Problem details:
Read through the data, and wherever a line holds the word "rápida", write that line out.

────────────────────────────────────────

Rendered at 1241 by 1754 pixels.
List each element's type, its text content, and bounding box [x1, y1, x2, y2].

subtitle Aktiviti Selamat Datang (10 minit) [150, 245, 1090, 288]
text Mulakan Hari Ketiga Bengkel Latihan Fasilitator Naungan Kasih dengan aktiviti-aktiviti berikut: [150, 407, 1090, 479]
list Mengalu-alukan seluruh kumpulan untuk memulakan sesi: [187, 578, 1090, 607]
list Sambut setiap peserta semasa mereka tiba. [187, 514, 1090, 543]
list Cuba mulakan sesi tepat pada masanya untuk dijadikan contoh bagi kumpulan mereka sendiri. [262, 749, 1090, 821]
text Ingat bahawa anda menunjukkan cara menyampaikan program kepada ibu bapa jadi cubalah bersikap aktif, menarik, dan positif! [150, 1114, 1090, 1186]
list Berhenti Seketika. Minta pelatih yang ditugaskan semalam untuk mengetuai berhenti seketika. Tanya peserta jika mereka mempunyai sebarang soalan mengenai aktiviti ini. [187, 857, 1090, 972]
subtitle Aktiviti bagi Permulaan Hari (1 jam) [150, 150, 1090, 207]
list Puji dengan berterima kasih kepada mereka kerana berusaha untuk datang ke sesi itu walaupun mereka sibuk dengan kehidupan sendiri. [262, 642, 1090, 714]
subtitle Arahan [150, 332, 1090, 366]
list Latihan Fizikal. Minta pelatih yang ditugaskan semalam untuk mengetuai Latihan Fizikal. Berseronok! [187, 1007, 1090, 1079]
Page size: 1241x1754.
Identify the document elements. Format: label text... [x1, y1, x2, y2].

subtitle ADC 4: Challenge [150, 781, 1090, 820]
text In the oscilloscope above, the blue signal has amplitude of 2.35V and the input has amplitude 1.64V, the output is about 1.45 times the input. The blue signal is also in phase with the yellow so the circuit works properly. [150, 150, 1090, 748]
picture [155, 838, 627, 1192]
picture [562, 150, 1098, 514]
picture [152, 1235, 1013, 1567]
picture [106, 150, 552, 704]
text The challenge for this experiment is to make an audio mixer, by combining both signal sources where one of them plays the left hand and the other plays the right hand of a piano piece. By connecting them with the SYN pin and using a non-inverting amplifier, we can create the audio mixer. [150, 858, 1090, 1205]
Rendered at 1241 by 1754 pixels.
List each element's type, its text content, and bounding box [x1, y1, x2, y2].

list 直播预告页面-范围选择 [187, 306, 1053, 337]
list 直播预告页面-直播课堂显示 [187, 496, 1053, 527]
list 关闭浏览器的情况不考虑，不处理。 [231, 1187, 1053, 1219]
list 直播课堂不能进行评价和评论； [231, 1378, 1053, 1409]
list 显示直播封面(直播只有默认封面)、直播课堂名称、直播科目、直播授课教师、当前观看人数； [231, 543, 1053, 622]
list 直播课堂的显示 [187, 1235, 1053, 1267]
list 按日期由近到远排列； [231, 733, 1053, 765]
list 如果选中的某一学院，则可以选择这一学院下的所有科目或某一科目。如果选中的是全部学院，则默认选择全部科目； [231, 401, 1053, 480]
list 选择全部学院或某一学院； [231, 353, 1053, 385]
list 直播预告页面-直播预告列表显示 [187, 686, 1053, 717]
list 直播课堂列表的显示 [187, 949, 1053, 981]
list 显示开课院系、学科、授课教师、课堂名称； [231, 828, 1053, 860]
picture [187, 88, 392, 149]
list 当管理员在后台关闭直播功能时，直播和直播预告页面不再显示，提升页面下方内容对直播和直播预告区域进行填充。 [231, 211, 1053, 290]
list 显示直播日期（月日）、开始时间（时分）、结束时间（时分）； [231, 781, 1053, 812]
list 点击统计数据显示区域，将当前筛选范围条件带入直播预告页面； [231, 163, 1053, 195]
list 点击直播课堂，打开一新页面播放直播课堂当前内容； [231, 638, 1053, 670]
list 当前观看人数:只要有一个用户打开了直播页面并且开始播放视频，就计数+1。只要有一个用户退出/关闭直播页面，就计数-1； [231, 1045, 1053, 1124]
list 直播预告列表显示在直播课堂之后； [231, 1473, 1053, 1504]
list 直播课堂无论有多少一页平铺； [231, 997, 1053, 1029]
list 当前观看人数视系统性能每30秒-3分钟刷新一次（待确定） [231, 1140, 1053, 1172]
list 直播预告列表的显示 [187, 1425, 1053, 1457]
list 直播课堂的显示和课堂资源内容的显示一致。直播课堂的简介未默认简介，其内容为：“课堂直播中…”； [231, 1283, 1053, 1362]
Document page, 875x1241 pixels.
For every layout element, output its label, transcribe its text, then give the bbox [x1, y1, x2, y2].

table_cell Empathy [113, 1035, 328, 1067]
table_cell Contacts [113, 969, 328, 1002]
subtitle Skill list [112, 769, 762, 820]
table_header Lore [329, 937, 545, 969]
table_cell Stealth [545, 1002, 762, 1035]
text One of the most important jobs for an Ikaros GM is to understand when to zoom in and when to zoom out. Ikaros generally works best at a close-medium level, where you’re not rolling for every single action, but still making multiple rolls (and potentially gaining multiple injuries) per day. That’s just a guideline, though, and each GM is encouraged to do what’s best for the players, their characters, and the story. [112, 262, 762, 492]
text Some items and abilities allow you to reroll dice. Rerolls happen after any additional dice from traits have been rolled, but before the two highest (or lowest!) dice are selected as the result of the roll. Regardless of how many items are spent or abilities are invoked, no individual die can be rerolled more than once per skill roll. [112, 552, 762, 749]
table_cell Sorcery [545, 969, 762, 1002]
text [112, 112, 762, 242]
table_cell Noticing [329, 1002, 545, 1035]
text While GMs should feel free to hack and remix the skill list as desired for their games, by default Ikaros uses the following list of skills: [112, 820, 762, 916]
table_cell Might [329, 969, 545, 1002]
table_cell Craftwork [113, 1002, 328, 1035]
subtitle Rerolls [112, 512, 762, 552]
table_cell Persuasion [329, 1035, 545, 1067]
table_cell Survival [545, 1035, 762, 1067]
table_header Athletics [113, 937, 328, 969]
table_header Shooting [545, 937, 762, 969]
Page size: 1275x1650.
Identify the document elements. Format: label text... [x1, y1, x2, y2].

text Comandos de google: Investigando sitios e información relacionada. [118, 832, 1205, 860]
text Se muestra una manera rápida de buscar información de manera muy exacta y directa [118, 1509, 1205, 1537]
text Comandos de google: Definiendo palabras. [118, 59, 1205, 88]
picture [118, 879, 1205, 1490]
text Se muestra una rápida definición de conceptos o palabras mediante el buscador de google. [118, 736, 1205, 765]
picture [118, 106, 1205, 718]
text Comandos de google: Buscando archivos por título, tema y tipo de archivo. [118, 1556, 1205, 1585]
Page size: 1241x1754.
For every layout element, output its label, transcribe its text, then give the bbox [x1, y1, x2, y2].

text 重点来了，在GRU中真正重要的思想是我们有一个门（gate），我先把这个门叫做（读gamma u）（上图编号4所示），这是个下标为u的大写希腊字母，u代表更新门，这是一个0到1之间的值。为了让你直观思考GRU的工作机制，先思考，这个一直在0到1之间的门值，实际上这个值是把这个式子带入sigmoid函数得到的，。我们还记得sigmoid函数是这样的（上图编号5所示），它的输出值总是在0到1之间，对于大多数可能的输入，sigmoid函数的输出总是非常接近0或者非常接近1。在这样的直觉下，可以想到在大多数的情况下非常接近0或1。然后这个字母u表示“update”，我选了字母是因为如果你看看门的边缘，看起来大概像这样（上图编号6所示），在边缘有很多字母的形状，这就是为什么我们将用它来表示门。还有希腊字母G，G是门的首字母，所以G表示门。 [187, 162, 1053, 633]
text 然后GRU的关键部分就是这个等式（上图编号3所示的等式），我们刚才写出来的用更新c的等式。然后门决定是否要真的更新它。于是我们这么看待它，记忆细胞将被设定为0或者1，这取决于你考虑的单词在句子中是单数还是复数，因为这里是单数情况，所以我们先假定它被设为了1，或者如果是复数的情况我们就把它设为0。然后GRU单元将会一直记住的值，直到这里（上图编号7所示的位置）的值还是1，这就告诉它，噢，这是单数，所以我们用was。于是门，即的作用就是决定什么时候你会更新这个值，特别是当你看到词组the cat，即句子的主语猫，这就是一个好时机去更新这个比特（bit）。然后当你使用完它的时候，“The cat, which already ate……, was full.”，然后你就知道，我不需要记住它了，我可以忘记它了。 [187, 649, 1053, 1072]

────────────────────────────────────────

Reply:
text Se muestra una manera rápida de buscar información de manera muy exacta y directa [118, 1509, 1205, 1537]
text Se muestra una rápida definición de conceptos o palabras mediante el buscador de google. [118, 736, 1205, 765]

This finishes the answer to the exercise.